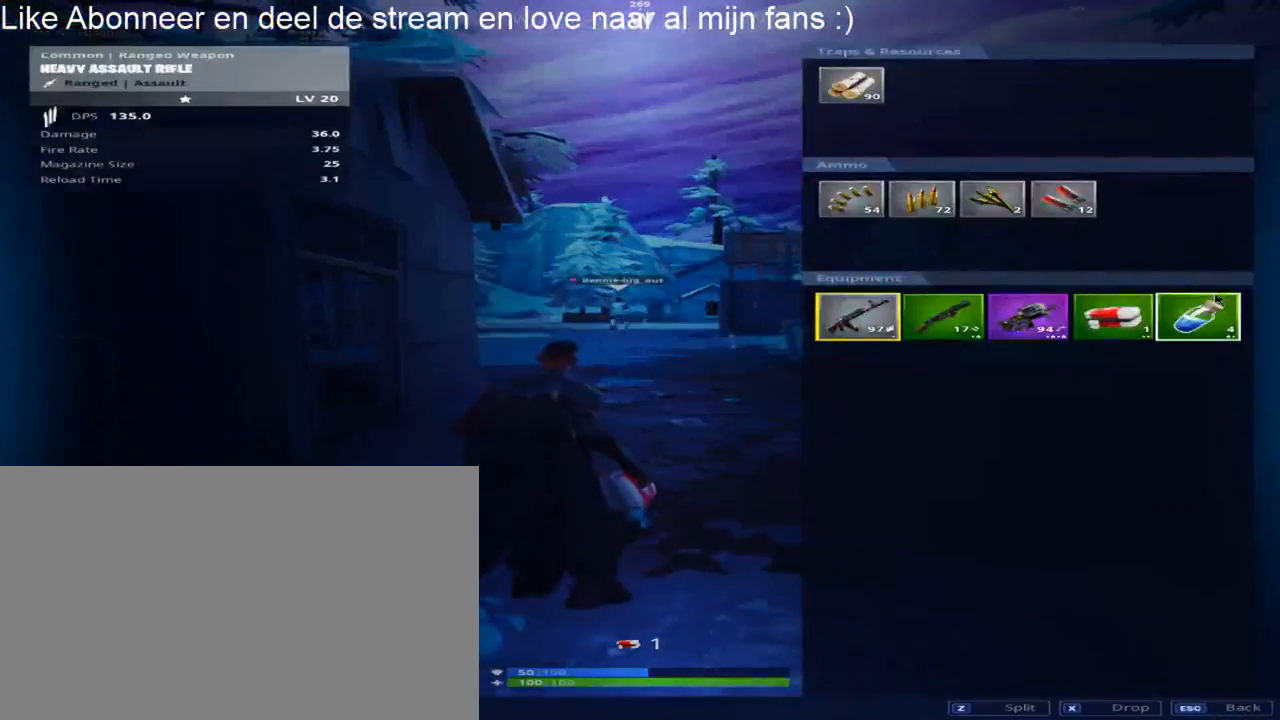
{"keys": [], "mouse": [], "mouse_move": "right", "events": [[267, "mouse_left", "down"], [450, "mouse_left", "up"]]}
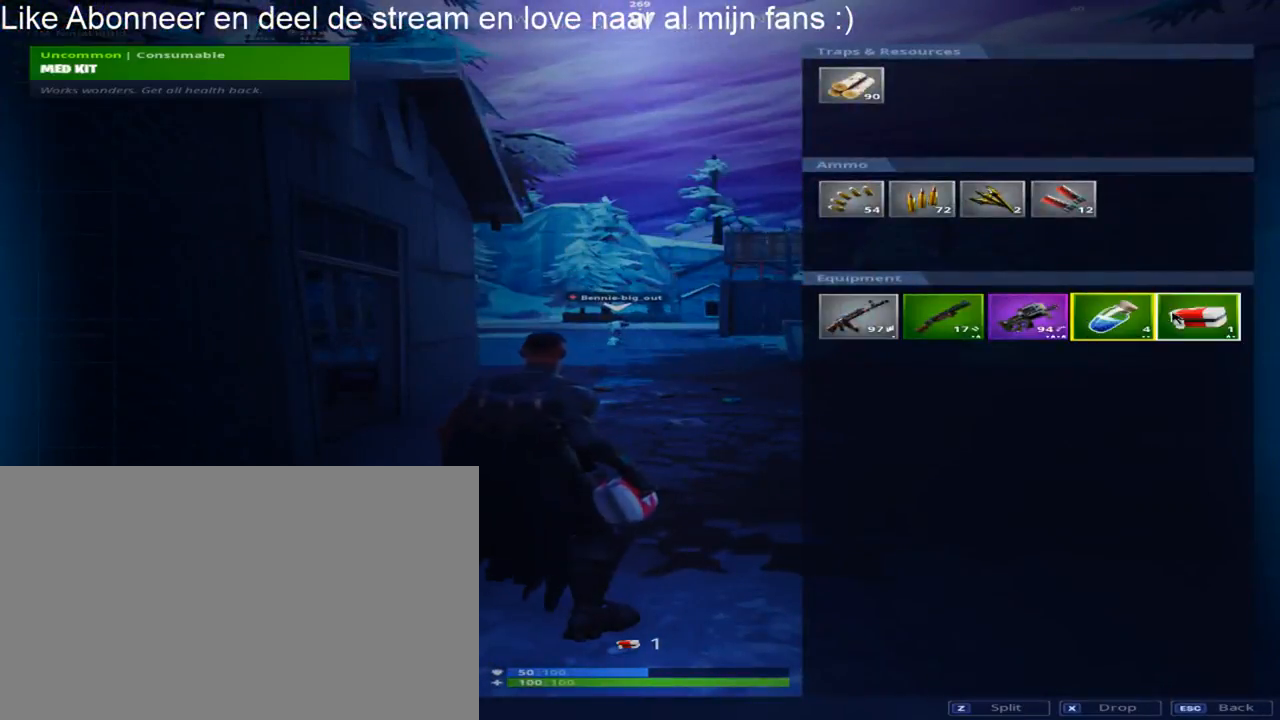
{"keys": ["w"], "mouse": [], "mouse_move": "left", "events": [[150, "caps_lock", "down"], [233, "caps_lock", "up"], [333, "w", "down"]]}
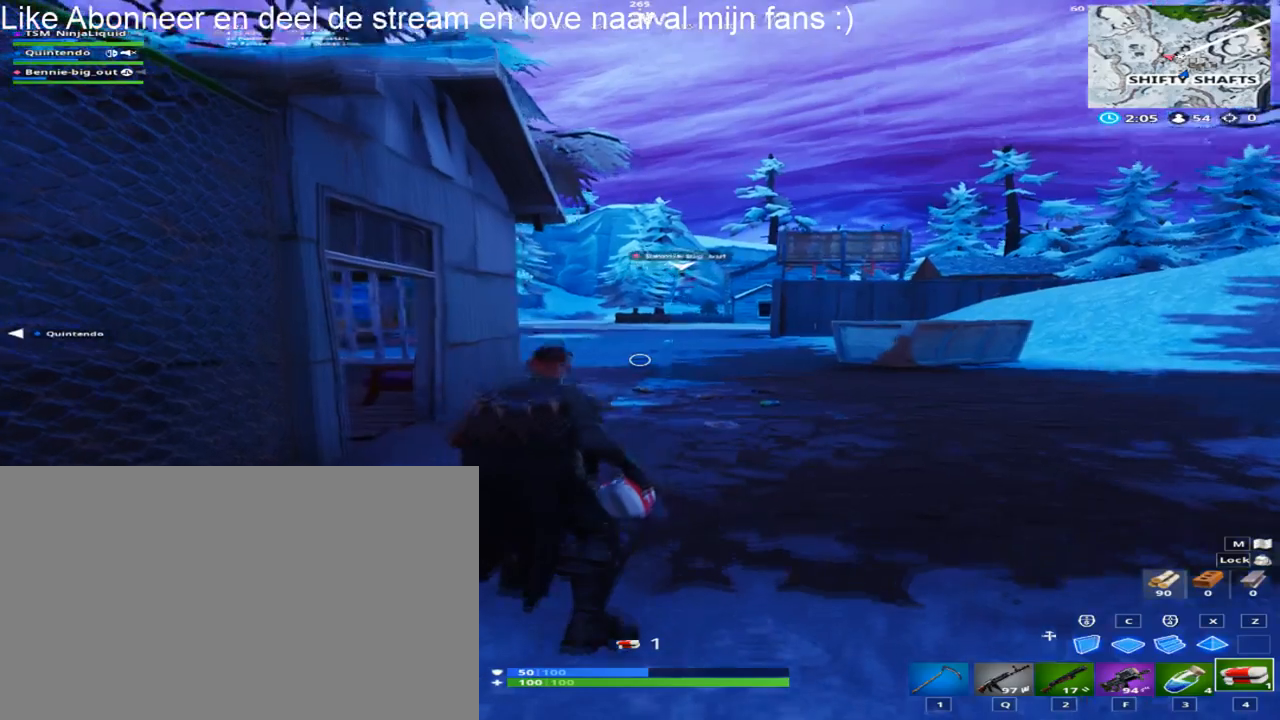
{"keys": ["d", "shift", "w"], "mouse": [], "mouse_move": "left", "events": [[17, "1", "down"], [217, "1", "up"], [350, "shift", "down"], [450, "d", "down"]]}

◆ ◆ ◆ ◆

*Task details*: Would you restate all of the data above word for word, omitting the pictures?

*Answer*:
{"keys": [], "mouse": [], "mouse_move": "right", "events": [[267, "mouse_left", "down"], [450, "mouse_left", "up"]]}
{"keys": ["w"], "mouse": [], "mouse_move": "left", "events": [[150, "caps_lock", "down"], [233, "caps_lock", "up"], [333, "w", "down"]]}
{"keys": ["d", "shift", "w"], "mouse": [], "mouse_move": "left", "events": [[17, "1", "down"], [217, "1", "up"], [350, "shift", "down"], [450, "d", "down"]]}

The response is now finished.